DVD racks at Best Buy are filled with the best of 1990s’ television and film. Movies from the ‘90s are the new ‘80s movies.
After the recent passing of John Hughes, I got to thinking about who during the ‘90s was making movies comparable to those of John Hughes’ Brat Pack classics, but I couldn’t think of one director. Thanks to the rise of indie movies like Pulp Fiction, Slacker and Clerks, the ‘90s represented a riskier time for film, while typical ‘90s classics like Clueless, Happy Gilmore and Can’t Hardly Wait became the new norm.
The reason for this is clear and almost stunningly obvious. The kids that were 15 years old when Toy Story came out are now the new guard of popular media and by that effect pop culture.
All of these remakes and re-releases bring up a good question: Are we out of ideas or was the decade really that stunningly great? For a long time, the idea that there were just 12 notes in music was difficult for me to wrap my head around. How could the Beatles and Radiohead both be using the same 12 notes?
It’s all about context. “Melrose Place” was a touchstone because it was a show about excess and drama, the kinds of excess and drama that viewers wanted in their own lives during the ‘90s.
We’re at a point in time when pop culture seems to be rapidly accelerating.
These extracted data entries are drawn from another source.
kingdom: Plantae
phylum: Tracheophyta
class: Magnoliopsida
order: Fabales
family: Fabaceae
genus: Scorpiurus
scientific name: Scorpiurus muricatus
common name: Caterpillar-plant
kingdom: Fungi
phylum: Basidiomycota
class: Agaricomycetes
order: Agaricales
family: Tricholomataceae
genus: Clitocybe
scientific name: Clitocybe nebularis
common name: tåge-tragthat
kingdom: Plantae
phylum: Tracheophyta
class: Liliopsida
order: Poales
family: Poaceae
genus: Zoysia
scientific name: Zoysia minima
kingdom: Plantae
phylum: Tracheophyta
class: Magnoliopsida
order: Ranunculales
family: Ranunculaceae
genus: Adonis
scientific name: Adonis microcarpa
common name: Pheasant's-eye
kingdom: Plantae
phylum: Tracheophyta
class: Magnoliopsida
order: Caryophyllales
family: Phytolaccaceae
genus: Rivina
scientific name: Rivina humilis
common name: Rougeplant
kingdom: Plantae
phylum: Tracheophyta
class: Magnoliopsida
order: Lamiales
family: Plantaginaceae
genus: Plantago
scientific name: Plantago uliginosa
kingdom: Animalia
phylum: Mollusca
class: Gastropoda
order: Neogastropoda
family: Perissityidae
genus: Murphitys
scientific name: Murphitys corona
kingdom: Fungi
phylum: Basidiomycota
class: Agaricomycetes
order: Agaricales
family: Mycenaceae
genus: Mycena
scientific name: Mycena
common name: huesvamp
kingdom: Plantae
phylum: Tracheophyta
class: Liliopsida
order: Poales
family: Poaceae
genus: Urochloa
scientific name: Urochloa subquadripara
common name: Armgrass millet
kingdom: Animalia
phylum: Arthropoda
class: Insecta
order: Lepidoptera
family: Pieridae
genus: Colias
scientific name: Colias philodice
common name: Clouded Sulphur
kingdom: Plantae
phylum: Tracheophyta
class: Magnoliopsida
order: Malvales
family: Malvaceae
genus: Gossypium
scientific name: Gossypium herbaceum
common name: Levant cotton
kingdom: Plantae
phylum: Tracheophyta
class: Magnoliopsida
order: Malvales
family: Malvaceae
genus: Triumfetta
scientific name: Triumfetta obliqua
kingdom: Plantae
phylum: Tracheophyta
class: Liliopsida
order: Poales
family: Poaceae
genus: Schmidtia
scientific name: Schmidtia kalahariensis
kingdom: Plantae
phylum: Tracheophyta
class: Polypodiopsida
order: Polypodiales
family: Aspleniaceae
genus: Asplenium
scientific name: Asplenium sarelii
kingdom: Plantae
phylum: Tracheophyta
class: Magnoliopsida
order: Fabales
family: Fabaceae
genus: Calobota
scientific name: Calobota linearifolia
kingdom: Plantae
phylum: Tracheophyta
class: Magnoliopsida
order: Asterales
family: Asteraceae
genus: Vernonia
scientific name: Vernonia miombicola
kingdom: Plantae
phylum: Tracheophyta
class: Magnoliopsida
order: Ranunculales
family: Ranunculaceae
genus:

The ‘80s got popular again in the mid-2000s, and the ‘70s were popular again in the ‘90s, but as we move forward culturally and technologically, we’re able to look back quicker. It’s been said the cycle of nostalgia is 20 years, yet VH1 premiered I Love The ‘90s in 2004.
Things are speeding up, so we look to the past to slow things down.
This isn’t just a college-age phenomenon, but as members of Generation Y, we were the first to have been so influenced by media.
We look back at things like Nickelodeon, pop music and video games as ways to connect with others. With so many subcultures taking over youth, the only time that we were all together seemed to be in our adolescence. Two early 20-somethings might not both watch Lost or listen to indie-rock, but they both remember Rocko’s Modern Life and City Guys (OK, I may be the only one with an affinity for this show).
The past is comforting, especially in this time of uncertainty. The country’s economy is unstable, we’re in a war overseas, and swine flu is out to get us.
What’s not uncertain, though, is nostalgia. Entertainment is supposed to comfort us and make us feel better, and for this generation, nothing works more quickly or efficiently than the things we consumed as children.
Bust out the Pop Rocks, dust off the VCR, grab a Slurpee and sit on your bedroom floor with “Mambo Number 5” blasting in the background. Trust me, it helps.